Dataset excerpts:
====

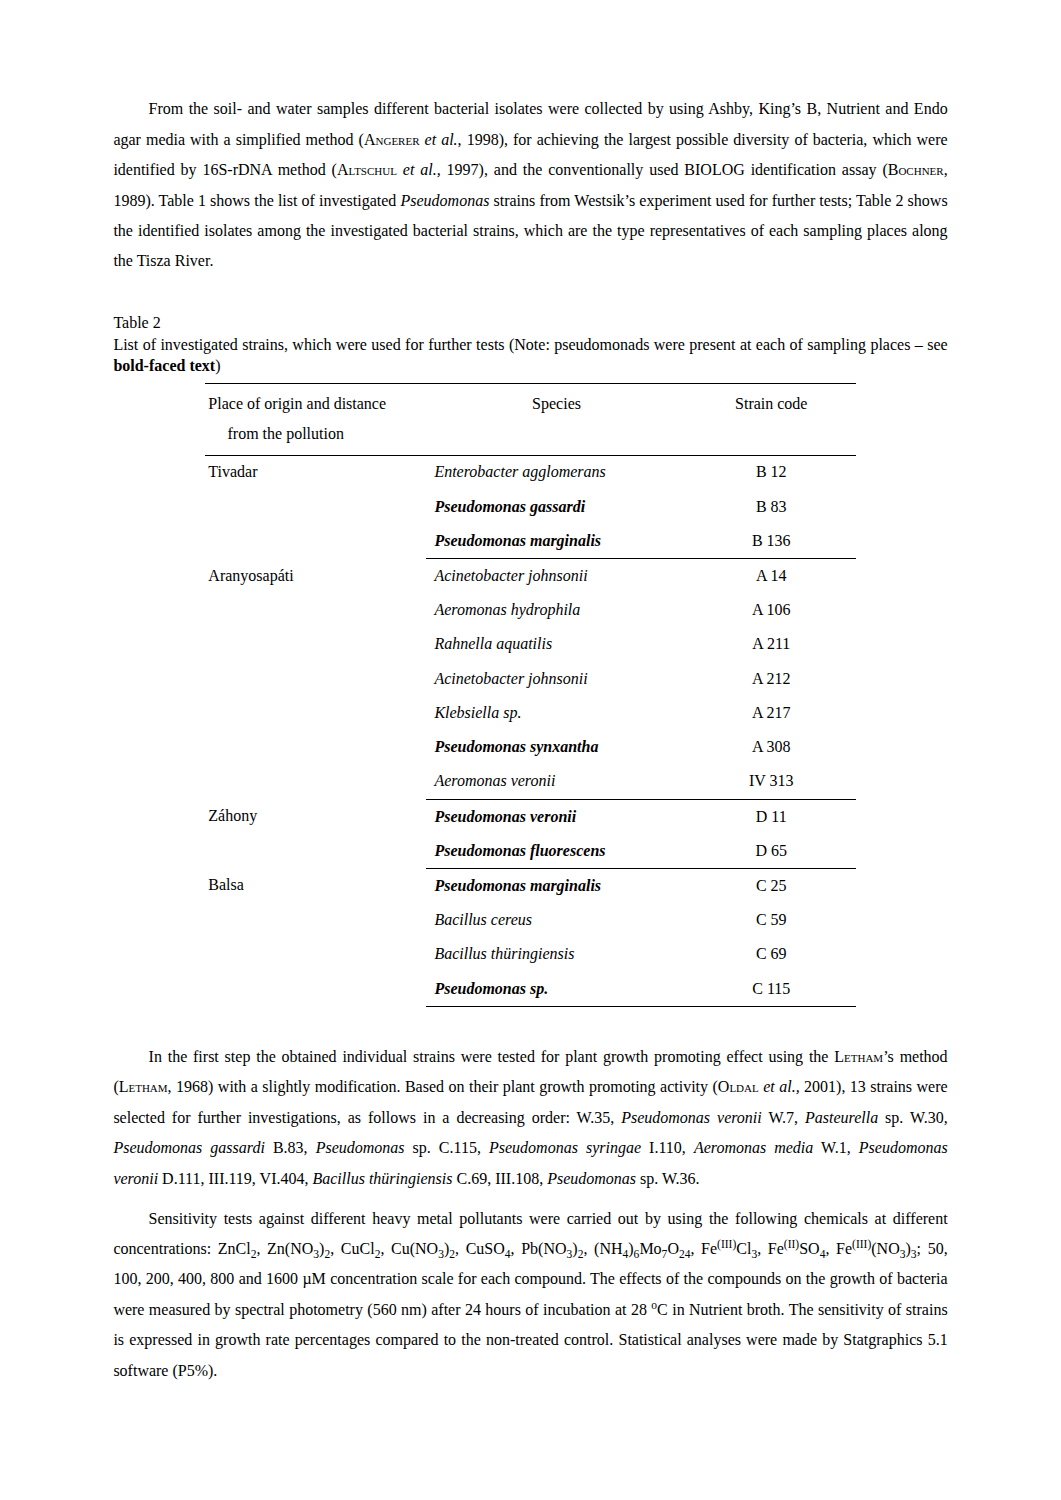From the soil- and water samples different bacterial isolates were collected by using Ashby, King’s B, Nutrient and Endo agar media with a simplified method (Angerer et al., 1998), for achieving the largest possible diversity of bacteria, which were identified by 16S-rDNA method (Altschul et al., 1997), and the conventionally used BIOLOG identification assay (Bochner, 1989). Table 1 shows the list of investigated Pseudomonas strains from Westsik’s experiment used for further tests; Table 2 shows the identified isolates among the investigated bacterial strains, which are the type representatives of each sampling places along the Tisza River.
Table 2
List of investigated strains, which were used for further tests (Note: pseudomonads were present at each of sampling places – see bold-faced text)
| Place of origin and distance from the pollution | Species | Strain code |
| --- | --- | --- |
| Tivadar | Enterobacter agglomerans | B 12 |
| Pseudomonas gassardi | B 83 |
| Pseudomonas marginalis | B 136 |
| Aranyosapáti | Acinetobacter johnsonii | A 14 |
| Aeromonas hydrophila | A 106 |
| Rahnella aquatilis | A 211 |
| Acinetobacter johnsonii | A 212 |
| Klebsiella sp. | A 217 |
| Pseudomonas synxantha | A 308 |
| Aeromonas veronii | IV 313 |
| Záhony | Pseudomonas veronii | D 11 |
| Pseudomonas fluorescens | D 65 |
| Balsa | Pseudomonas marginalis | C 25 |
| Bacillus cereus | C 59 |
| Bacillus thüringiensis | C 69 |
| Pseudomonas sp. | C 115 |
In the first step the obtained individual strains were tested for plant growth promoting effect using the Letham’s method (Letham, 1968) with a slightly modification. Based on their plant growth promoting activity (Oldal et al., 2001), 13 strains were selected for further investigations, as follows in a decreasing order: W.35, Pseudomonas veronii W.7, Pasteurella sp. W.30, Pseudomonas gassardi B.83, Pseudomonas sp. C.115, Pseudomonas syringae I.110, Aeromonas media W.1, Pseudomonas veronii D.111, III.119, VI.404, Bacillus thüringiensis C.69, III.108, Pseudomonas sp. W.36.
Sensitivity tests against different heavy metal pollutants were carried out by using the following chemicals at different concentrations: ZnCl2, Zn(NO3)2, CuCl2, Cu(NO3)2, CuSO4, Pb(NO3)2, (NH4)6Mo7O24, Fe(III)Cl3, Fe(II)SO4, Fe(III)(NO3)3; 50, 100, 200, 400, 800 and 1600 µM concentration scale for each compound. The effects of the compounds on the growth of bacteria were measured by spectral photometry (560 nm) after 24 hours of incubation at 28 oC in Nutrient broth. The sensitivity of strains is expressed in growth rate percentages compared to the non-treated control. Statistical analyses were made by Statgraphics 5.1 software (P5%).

====

# [TASK TO COMPLETE]
Only exact copies of the lines from the one containing "veronii | IV 313 |" to the end of the records belong in the answer.

# [EXERCISE SOLUTION]
| Aeromonas veronii | IV 313 |
| Záhony | Pseudomonas veronii | D 11 |
| Pseudomonas fluorescens | D 65 |
| Balsa | Pseudomonas marginalis | C 25 |
| Bacillus cereus | C 59 |
| Bacillus thüringiensis | C 69 |
| Pseudomonas sp. | C 115 |
In the first step the obtained individual strains were tested for plant growth promoting effect using the Letham’s method (Letham, 1968) with a slightly modification. Based on their plant growth promoting activity (Oldal et al., 2001), 13 strains were selected for further investigations, as follows in a decreasing order: W.35, Pseudomonas veronii W.7, Pasteurella sp. W.30, Pseudomonas gassardi B.83, Pseudomonas sp. C.115, Pseudomonas syringae I.110, Aeromonas media W.1, Pseudomonas veronii D.111, III.119, VI.404, Bacillus thüringiensis C.69, III.108, Pseudomonas sp. W.36.
Sensitivity tests against different heavy metal pollutants were carried out by using the following chemicals at different concentrations: ZnCl2, Zn(NO3)2, CuCl2, Cu(NO3)2, CuSO4, Pb(NO3)2, (NH4)6Mo7O24, Fe(III)Cl3, Fe(II)SO4, Fe(III)(NO3)3; 50, 100, 200, 400, 800 and 1600 µM concentration scale for each compound. The effects of the compounds on the growth of bacteria were measured by spectral photometry (560 nm) after 24 hours of incubation at 28 oC in Nutrient broth. The sensitivity of strains is expressed in growth rate percentages compared to the non-treated control. Statistical analyses were made by Statgraphics 5.1 software (P5%).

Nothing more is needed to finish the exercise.